Antes da entrada do Salic na BRF e do follow-on em si, uma gestora que possui participação na empresa conversou com o AgFeed e afirmou que via com bons olhos a injeção de capital.

Além disso, se mostrou alinhado com os comandos da Marfrig na BRF ao avaliar que a entrada de Miguel Gularte como CEO em agosto do ano passado, que veio da primeira para a segunda, “melhorou bastante a operação”.

Até quarta-feira, antes da assembleia, os maiores acionistas depois da Marfrig eram a Previ, com 6,2% dos papéis, a BlackRock, com 5,8% e a gestora Kapitalo, com 5,14%.

A BlackRock, inclusive, aumentou sua participação para esse patamar, que é equivalente a algo em torno de 54 milhões de ações, em julho deste ano, pouco antes do follow-on.

Agora, Molina e sua empresa possuem influência sobre o CEO da BRF, indicado por ele, e um bloco de apoio de 43% dos acionistas.

No follow-on, a dona da Sadia e da Perdigão levantou R$ 5,4 bilhões com a emissão de 600 milhões de papéis cotados a R$ 9, um valor 5,7% menor que o visto no fechamento de quinta na B3.

Essa quantidade de papéis emitidos inclui as 500 milhões de novas ações que já estavam acordadas e que trariam algo em torno de R$ 4,5 bilhões, e mais as 100 milhões do lote adicional.

Segundo a BRF, essas novas ações entrarão no mercado no dia 17, a próxima segunda-feira. Só então a BRF irá divulgar o novo quadro acionário.

Mercado animado

Independentemente de quem estará ao lado de Molina, o follow-on já era visto como um sucesso e comemorado pelo mercado mesmo antes de acontecer.

O primeiro motivo a animar analistas é que a injeção desse capital pode diminuir a dívida da empresa, o que ajuda a desafogar o operacional do frigorífico.

Nos cálculos da XP, nesse cenário de R$ 5,4 bilhões injetados, a BRF terá uma queda de 36% na sua dívida líquida, passando dos R$ 15 bilhões ao final de março para R$ 9,6 bilhões.

O analista João Abdouni, da Levante Investimentos, diz ter gostado do follow-on, e acredita que a alavancagem, a relação entre a dívida líquida da companhia e o lucro operacional medido pelo Ebitda, do frigorífico deve abaixar.

Segundo uma simulação da XP, o nível de alavancagem da BRF pode recuar do patamar atual de 3,4 vezes para 2,1 vezes, no melhor cenário.

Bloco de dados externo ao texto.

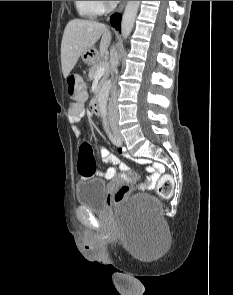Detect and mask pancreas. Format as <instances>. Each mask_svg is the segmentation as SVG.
Returning a JSON list of instances; mask_svg holds the SVG:
<instances>
[{
	"mask_svg": "<svg viewBox=\"0 0 233 295\" xmlns=\"http://www.w3.org/2000/svg\"><path fill=\"white\" fill-rule=\"evenodd\" d=\"M102 65H106V63L103 60H97L92 67L89 70V78L91 80H93L96 76V71L97 69L102 66ZM108 73H106L103 78L100 80L98 87H97V92L99 91V89L101 88V86L104 84L105 80L107 79Z\"/></svg>",
	"mask_w": 233,
	"mask_h": 295,
	"instance_id": "cf45deb5",
	"label": "pancreas"
}]
</instances>
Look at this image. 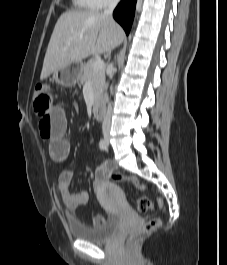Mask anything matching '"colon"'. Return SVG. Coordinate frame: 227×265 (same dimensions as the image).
Instances as JSON below:
<instances>
[{"mask_svg":"<svg viewBox=\"0 0 227 265\" xmlns=\"http://www.w3.org/2000/svg\"><path fill=\"white\" fill-rule=\"evenodd\" d=\"M51 98H52V93L49 86L44 83H37L34 92V101H35L34 105L40 120L41 116H45V112H50ZM110 178L114 181L128 182L140 190H145L147 188V186L144 183H142L138 178L134 176L121 175L120 173L110 172ZM157 203L159 206H161L162 200L158 198ZM137 206L141 212H147L153 208L152 202L145 197H142L137 200ZM160 225H161L160 219H151L143 226L141 232L151 233L157 230L160 227ZM136 238L137 234H130L126 237V241L128 243H132L133 241L136 240Z\"/></svg>","mask_w":227,"mask_h":265,"instance_id":"colon-1","label":"colon"}]
</instances>
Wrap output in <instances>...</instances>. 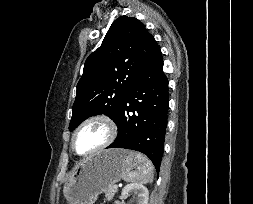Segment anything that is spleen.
Returning a JSON list of instances; mask_svg holds the SVG:
<instances>
[{"label": "spleen", "instance_id": "obj_1", "mask_svg": "<svg viewBox=\"0 0 253 204\" xmlns=\"http://www.w3.org/2000/svg\"><path fill=\"white\" fill-rule=\"evenodd\" d=\"M137 169L123 176L126 182L151 183L153 181L152 162L141 153H137Z\"/></svg>", "mask_w": 253, "mask_h": 204}]
</instances>
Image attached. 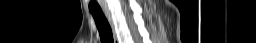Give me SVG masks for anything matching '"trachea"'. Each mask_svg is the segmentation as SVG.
Returning <instances> with one entry per match:
<instances>
[{
    "label": "trachea",
    "instance_id": "obj_1",
    "mask_svg": "<svg viewBox=\"0 0 256 43\" xmlns=\"http://www.w3.org/2000/svg\"><path fill=\"white\" fill-rule=\"evenodd\" d=\"M89 11L93 16L96 27L99 31L101 43H114L111 26L103 11L101 9H89Z\"/></svg>",
    "mask_w": 256,
    "mask_h": 43
}]
</instances>
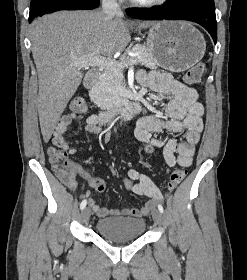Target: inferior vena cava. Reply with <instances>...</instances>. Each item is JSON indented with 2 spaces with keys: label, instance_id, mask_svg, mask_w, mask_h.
<instances>
[{
  "label": "inferior vena cava",
  "instance_id": "inferior-vena-cava-1",
  "mask_svg": "<svg viewBox=\"0 0 247 280\" xmlns=\"http://www.w3.org/2000/svg\"><path fill=\"white\" fill-rule=\"evenodd\" d=\"M102 10L103 13L108 16L122 15L117 0H102Z\"/></svg>",
  "mask_w": 247,
  "mask_h": 280
}]
</instances>
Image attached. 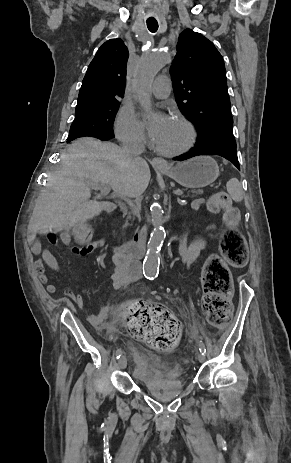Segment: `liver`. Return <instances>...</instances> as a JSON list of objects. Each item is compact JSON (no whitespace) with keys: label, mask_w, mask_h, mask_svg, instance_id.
<instances>
[{"label":"liver","mask_w":291,"mask_h":463,"mask_svg":"<svg viewBox=\"0 0 291 463\" xmlns=\"http://www.w3.org/2000/svg\"><path fill=\"white\" fill-rule=\"evenodd\" d=\"M150 177L144 159L132 160L113 143L90 137L74 141L36 200L28 226L32 238L36 233L68 231L76 223L98 216L106 204L90 200L93 183L110 186L115 194L132 198L146 190Z\"/></svg>","instance_id":"6515ba94"}]
</instances>
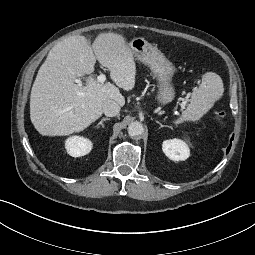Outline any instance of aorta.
Masks as SVG:
<instances>
[{
  "instance_id": "762f6f07",
  "label": "aorta",
  "mask_w": 255,
  "mask_h": 255,
  "mask_svg": "<svg viewBox=\"0 0 255 255\" xmlns=\"http://www.w3.org/2000/svg\"><path fill=\"white\" fill-rule=\"evenodd\" d=\"M144 133V127L143 124L135 121L129 124L128 126V134L131 137H138L141 136Z\"/></svg>"
}]
</instances>
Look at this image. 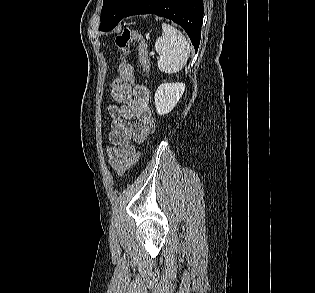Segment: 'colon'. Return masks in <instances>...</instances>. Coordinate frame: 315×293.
<instances>
[{
  "label": "colon",
  "mask_w": 315,
  "mask_h": 293,
  "mask_svg": "<svg viewBox=\"0 0 315 293\" xmlns=\"http://www.w3.org/2000/svg\"><path fill=\"white\" fill-rule=\"evenodd\" d=\"M133 39L138 40L137 56L141 61L145 73L149 71V56L147 49V41L135 30L125 27L115 37V44L121 52L119 63V78H114L111 83V90L113 94H118L121 91V85H133V68L128 61L130 55V43ZM138 153H134L119 169L118 175L122 176L137 160Z\"/></svg>",
  "instance_id": "colon-1"
}]
</instances>
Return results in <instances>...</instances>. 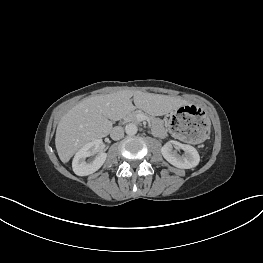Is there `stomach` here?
Masks as SVG:
<instances>
[{
	"label": "stomach",
	"mask_w": 263,
	"mask_h": 263,
	"mask_svg": "<svg viewBox=\"0 0 263 263\" xmlns=\"http://www.w3.org/2000/svg\"><path fill=\"white\" fill-rule=\"evenodd\" d=\"M170 126L176 137L192 146L206 142L212 131L211 121L206 112L195 105L176 110L171 117Z\"/></svg>",
	"instance_id": "1"
}]
</instances>
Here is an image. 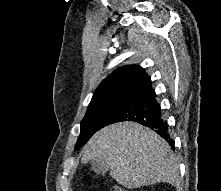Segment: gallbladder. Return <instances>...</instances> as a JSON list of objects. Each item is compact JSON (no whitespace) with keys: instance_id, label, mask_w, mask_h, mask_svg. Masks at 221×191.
I'll use <instances>...</instances> for the list:
<instances>
[{"instance_id":"gallbladder-1","label":"gallbladder","mask_w":221,"mask_h":191,"mask_svg":"<svg viewBox=\"0 0 221 191\" xmlns=\"http://www.w3.org/2000/svg\"><path fill=\"white\" fill-rule=\"evenodd\" d=\"M91 170L96 174L105 175L108 172L109 167L104 160H101L99 158H94L91 161Z\"/></svg>"}]
</instances>
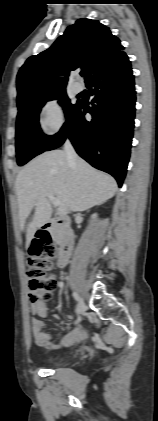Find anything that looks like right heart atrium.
Here are the masks:
<instances>
[{
  "instance_id": "right-heart-atrium-1",
  "label": "right heart atrium",
  "mask_w": 158,
  "mask_h": 421,
  "mask_svg": "<svg viewBox=\"0 0 158 421\" xmlns=\"http://www.w3.org/2000/svg\"><path fill=\"white\" fill-rule=\"evenodd\" d=\"M65 113L60 101L49 98L43 102L38 112V124L46 135L57 134L64 126Z\"/></svg>"
}]
</instances>
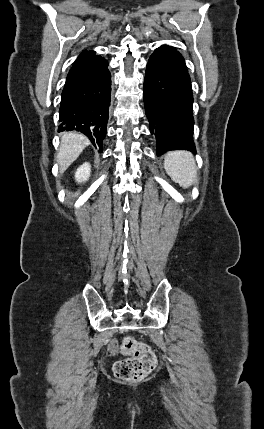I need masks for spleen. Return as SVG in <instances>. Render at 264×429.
<instances>
[{
	"mask_svg": "<svg viewBox=\"0 0 264 429\" xmlns=\"http://www.w3.org/2000/svg\"><path fill=\"white\" fill-rule=\"evenodd\" d=\"M164 168L171 179L184 188H189L197 181L196 164L190 152H169L164 159Z\"/></svg>",
	"mask_w": 264,
	"mask_h": 429,
	"instance_id": "3e777b00",
	"label": "spleen"
}]
</instances>
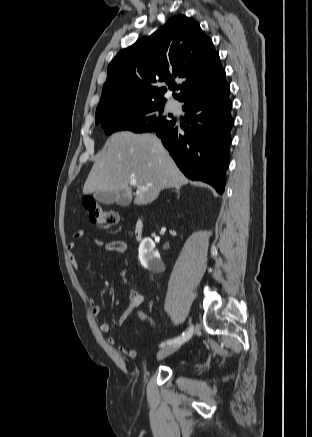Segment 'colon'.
Segmentation results:
<instances>
[{
	"mask_svg": "<svg viewBox=\"0 0 312 437\" xmlns=\"http://www.w3.org/2000/svg\"><path fill=\"white\" fill-rule=\"evenodd\" d=\"M82 205L88 214L89 220L102 228L111 227L118 222V215L116 212L104 208L92 197H84L82 199ZM138 317L141 320L150 323L152 326L155 325L154 319L143 311L138 312Z\"/></svg>",
	"mask_w": 312,
	"mask_h": 437,
	"instance_id": "5ec220e1",
	"label": "colon"
}]
</instances>
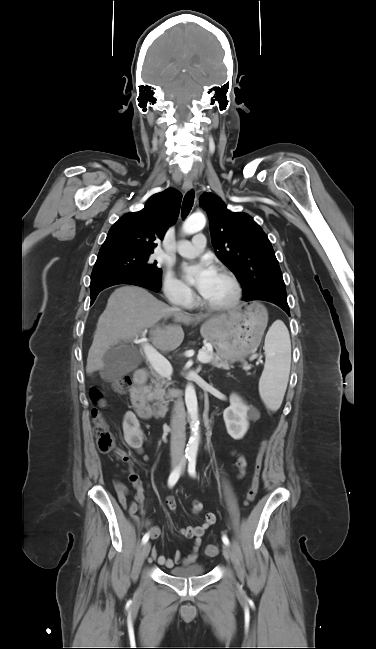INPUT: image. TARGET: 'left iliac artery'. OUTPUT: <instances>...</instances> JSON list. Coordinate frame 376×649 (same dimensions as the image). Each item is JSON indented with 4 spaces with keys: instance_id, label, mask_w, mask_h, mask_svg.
Returning <instances> with one entry per match:
<instances>
[{
    "instance_id": "left-iliac-artery-1",
    "label": "left iliac artery",
    "mask_w": 376,
    "mask_h": 649,
    "mask_svg": "<svg viewBox=\"0 0 376 649\" xmlns=\"http://www.w3.org/2000/svg\"><path fill=\"white\" fill-rule=\"evenodd\" d=\"M189 464H188V472L191 476L195 477L196 476V456L192 455L188 458ZM222 541L224 544L229 545V539L226 535L222 536Z\"/></svg>"
}]
</instances>
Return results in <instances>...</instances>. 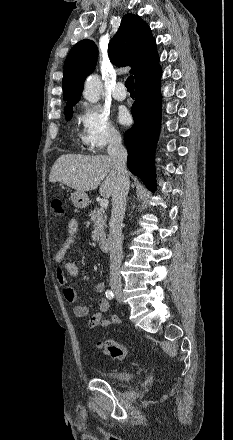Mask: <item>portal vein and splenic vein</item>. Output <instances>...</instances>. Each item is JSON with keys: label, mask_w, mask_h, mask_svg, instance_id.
<instances>
[{"label": "portal vein and splenic vein", "mask_w": 233, "mask_h": 440, "mask_svg": "<svg viewBox=\"0 0 233 440\" xmlns=\"http://www.w3.org/2000/svg\"><path fill=\"white\" fill-rule=\"evenodd\" d=\"M108 203H109L108 199L107 198H103L100 201V207L106 208L108 206Z\"/></svg>", "instance_id": "18ae733b"}]
</instances>
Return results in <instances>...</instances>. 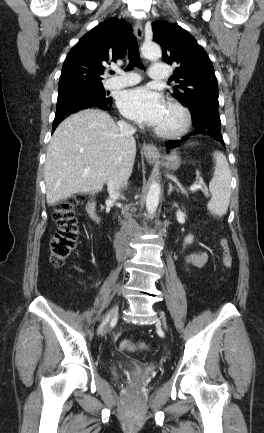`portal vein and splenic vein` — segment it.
I'll return each instance as SVG.
<instances>
[{"label":"portal vein and splenic vein","instance_id":"1","mask_svg":"<svg viewBox=\"0 0 264 433\" xmlns=\"http://www.w3.org/2000/svg\"><path fill=\"white\" fill-rule=\"evenodd\" d=\"M89 172H90V169H85V170H84V175L89 174ZM181 190H182L183 192H185L183 188H181ZM189 190H190L191 192H196L197 190H202V191L204 192L205 195H208V191L205 190V189H203V182H202V181L199 182V184L192 185V186L189 188Z\"/></svg>","mask_w":264,"mask_h":433}]
</instances>
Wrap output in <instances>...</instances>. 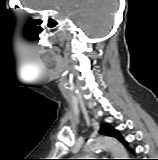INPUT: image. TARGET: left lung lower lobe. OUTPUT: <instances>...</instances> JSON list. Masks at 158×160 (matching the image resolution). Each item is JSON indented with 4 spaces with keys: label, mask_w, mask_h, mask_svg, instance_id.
<instances>
[{
    "label": "left lung lower lobe",
    "mask_w": 158,
    "mask_h": 160,
    "mask_svg": "<svg viewBox=\"0 0 158 160\" xmlns=\"http://www.w3.org/2000/svg\"><path fill=\"white\" fill-rule=\"evenodd\" d=\"M124 144H127V142L125 140L122 141Z\"/></svg>",
    "instance_id": "obj_1"
}]
</instances>
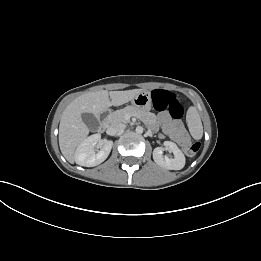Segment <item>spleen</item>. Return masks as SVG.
Masks as SVG:
<instances>
[{"instance_id":"obj_1","label":"spleen","mask_w":261,"mask_h":261,"mask_svg":"<svg viewBox=\"0 0 261 261\" xmlns=\"http://www.w3.org/2000/svg\"><path fill=\"white\" fill-rule=\"evenodd\" d=\"M193 123H194V130L192 132V135L195 139H200L203 135V129L201 120L198 115H195L193 117Z\"/></svg>"}]
</instances>
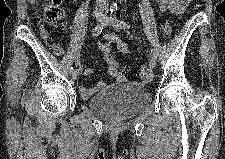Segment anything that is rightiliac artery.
Returning <instances> with one entry per match:
<instances>
[{
    "label": "right iliac artery",
    "instance_id": "1",
    "mask_svg": "<svg viewBox=\"0 0 225 159\" xmlns=\"http://www.w3.org/2000/svg\"><path fill=\"white\" fill-rule=\"evenodd\" d=\"M103 28H104L103 23L102 22L98 23L96 25V27L93 29L92 36H94V37L98 36L102 32ZM73 70H74V68L70 67V72H72Z\"/></svg>",
    "mask_w": 225,
    "mask_h": 159
}]
</instances>
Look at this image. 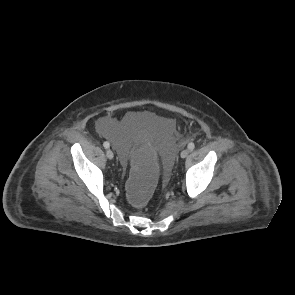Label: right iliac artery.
I'll list each match as a JSON object with an SVG mask.
<instances>
[{
  "instance_id": "82829eb1",
  "label": "right iliac artery",
  "mask_w": 295,
  "mask_h": 295,
  "mask_svg": "<svg viewBox=\"0 0 295 295\" xmlns=\"http://www.w3.org/2000/svg\"><path fill=\"white\" fill-rule=\"evenodd\" d=\"M103 146L107 149V148H109L110 144H109V142L106 141L103 143Z\"/></svg>"
}]
</instances>
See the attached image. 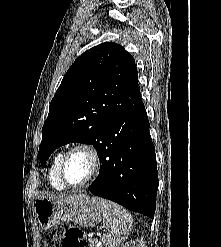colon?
<instances>
[{
    "mask_svg": "<svg viewBox=\"0 0 221 247\" xmlns=\"http://www.w3.org/2000/svg\"><path fill=\"white\" fill-rule=\"evenodd\" d=\"M45 247H87V242L84 232L71 226L62 235H55L46 241Z\"/></svg>",
    "mask_w": 221,
    "mask_h": 247,
    "instance_id": "5ec220e1",
    "label": "colon"
}]
</instances>
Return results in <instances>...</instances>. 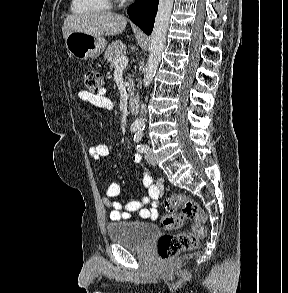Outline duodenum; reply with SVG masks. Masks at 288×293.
Listing matches in <instances>:
<instances>
[{
    "label": "duodenum",
    "mask_w": 288,
    "mask_h": 293,
    "mask_svg": "<svg viewBox=\"0 0 288 293\" xmlns=\"http://www.w3.org/2000/svg\"><path fill=\"white\" fill-rule=\"evenodd\" d=\"M128 106L131 112L136 113L139 109V99L137 96L130 97Z\"/></svg>",
    "instance_id": "410a0bca"
}]
</instances>
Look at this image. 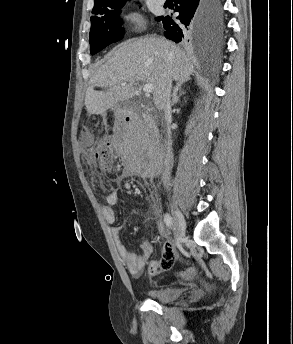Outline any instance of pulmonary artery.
<instances>
[{
    "instance_id": "obj_1",
    "label": "pulmonary artery",
    "mask_w": 293,
    "mask_h": 344,
    "mask_svg": "<svg viewBox=\"0 0 293 344\" xmlns=\"http://www.w3.org/2000/svg\"><path fill=\"white\" fill-rule=\"evenodd\" d=\"M166 0H155L156 3L158 4H164Z\"/></svg>"
}]
</instances>
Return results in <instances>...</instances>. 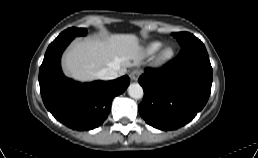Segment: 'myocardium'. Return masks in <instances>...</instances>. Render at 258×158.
Segmentation results:
<instances>
[{"label": "myocardium", "mask_w": 258, "mask_h": 158, "mask_svg": "<svg viewBox=\"0 0 258 158\" xmlns=\"http://www.w3.org/2000/svg\"><path fill=\"white\" fill-rule=\"evenodd\" d=\"M172 55H173V50L170 47H165L159 52L157 57V62L168 60L169 58L172 57Z\"/></svg>", "instance_id": "obj_1"}]
</instances>
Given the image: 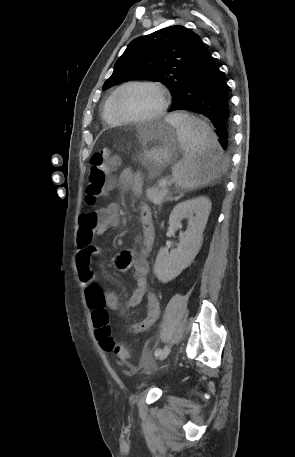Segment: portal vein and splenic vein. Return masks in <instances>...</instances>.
Segmentation results:
<instances>
[{"mask_svg":"<svg viewBox=\"0 0 295 457\" xmlns=\"http://www.w3.org/2000/svg\"><path fill=\"white\" fill-rule=\"evenodd\" d=\"M159 183H160V185H162V186H166V185H167V181H166L165 179L160 180Z\"/></svg>","mask_w":295,"mask_h":457,"instance_id":"1","label":"portal vein and splenic vein"}]
</instances>
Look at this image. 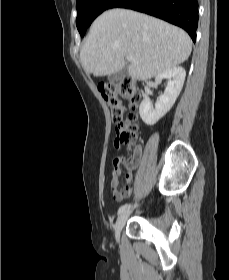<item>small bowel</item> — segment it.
<instances>
[{
    "label": "small bowel",
    "mask_w": 229,
    "mask_h": 280,
    "mask_svg": "<svg viewBox=\"0 0 229 280\" xmlns=\"http://www.w3.org/2000/svg\"><path fill=\"white\" fill-rule=\"evenodd\" d=\"M138 156H139V152L136 153L134 161L127 166V169H128V173L126 175L127 182L132 181V169L137 162ZM120 174H121V169L119 167L118 161L115 160L114 167L112 169V177H111V187L112 188L115 187L116 185H118ZM113 194H114V199L119 202L130 196L131 189L128 188L126 191H122V192L113 191Z\"/></svg>",
    "instance_id": "1"
}]
</instances>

Abdouni ressaltou que essa possível alavancagem vista pela XP pode trazer o indicador abaixo dos pares setoriais, que na sua visão, estão bastante alavancados.

A JBS, por exemplo, tem uma alavancagem de 3 vezes, enquanto a Marfrig tem 3,15 vezes e o Minerva possui 2,8 vezes.

Outro ponto importante do follow-on é a entrada do fundo saudita na empresa, que pode ajudar a destravar negociações da BRF com o mercado árabe, que já é um dos principais destinos das exportações brasileiras de carne de frango.

O Salic, vale dizer, é o maior acionista de outro frigorífico brasileiro, o Minerva, com quase 31% das ações.